At the most recent annual conference of the American Association for the Advancement of Science, Sam was introduced.
Sam is the creation of a team of researchers at the Center for Technology and Social Behavior, a part of Northwestern University. The research team calls him a “virtual peer,” developed to explore social interactions with autistic children.
Sam is a programmable, life-size, animated “child” that is capable of relating to autistic children on several levels of proficiency and function. Researchers are finding that, as a child becomes more comfortable “playing” with Sam, they gain social skills that transfer to all their social interactions, even those outside the research center.
High-functioning autistic children are often quite vocal, showing exceptional eloquence when speaking of a favored subject, be it trains, volcanoes, or cows. Their social skills, those needed to seek and maintain pleasant relationships with the people in their environment, are often lacking, however.
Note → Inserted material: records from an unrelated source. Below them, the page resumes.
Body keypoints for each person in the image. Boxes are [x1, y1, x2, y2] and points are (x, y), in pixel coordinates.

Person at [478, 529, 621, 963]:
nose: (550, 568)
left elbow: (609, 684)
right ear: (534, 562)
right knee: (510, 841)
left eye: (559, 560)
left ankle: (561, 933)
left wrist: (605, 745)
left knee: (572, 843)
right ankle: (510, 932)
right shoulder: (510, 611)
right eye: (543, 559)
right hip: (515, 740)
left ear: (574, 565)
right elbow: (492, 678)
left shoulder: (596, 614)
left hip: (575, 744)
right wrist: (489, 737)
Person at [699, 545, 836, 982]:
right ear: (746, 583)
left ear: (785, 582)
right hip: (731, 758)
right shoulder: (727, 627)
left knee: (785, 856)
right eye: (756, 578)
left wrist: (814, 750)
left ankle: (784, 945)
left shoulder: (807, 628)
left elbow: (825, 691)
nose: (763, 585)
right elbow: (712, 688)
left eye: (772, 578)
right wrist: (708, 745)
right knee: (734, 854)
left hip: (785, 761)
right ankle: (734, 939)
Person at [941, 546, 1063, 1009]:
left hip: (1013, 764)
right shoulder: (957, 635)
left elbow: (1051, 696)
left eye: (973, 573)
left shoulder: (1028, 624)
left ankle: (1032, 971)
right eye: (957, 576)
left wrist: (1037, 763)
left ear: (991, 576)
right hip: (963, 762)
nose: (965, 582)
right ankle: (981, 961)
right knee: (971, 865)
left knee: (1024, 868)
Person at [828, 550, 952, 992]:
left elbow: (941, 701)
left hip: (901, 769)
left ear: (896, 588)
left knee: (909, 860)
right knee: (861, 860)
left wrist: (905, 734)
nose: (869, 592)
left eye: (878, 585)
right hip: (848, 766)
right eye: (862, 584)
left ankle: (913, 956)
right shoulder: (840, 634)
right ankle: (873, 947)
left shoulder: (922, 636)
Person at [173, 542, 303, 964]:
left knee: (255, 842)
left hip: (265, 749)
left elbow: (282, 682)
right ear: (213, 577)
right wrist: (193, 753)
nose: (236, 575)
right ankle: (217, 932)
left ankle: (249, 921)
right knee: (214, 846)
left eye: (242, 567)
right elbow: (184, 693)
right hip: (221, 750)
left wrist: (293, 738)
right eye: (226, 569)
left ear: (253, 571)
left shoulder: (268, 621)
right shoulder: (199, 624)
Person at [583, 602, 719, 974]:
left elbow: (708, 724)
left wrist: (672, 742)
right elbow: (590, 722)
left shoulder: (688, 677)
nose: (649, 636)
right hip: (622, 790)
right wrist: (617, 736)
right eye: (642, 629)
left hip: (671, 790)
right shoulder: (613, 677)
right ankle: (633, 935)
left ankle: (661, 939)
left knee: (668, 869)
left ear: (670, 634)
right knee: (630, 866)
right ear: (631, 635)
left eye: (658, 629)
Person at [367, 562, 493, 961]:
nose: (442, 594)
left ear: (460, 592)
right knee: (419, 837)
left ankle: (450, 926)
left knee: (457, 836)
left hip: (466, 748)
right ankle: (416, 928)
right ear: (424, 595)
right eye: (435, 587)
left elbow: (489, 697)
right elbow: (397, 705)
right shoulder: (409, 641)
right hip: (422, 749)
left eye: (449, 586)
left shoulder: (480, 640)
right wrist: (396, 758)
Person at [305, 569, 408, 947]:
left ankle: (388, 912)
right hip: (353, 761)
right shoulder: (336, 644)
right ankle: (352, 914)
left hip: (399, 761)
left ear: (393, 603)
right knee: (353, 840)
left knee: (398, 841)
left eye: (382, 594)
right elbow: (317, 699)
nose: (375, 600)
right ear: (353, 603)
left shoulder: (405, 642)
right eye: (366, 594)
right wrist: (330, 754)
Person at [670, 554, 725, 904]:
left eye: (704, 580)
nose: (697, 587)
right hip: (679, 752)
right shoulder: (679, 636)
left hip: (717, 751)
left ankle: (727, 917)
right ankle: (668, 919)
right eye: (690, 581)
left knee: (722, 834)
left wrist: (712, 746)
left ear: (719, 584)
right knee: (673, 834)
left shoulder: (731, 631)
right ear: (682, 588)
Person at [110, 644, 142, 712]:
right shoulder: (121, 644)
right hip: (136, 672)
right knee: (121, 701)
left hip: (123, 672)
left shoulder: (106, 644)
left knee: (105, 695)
This social inhibition can hinder advancement in other areas.
The Northwestern research team has worked thus far with Sam and six high-functioning autistic children ranging in age from 7 to 11. The children visit Sam in a safe, inviting environment where researchers are monitoring and recording the child’s interactions with Sam.
Their behaviors with Sam are then compared to similar interaction with a real child. The research is already indicating that the children are exhibiting a higher level of social skills when working with Sam and these same skills are being carried over into the activities with the real child.
The research team says pairing autistic children with a technological tool like Sam is an ideal situation. As a rule, autistic children seem to be genuinely fascinated by technology.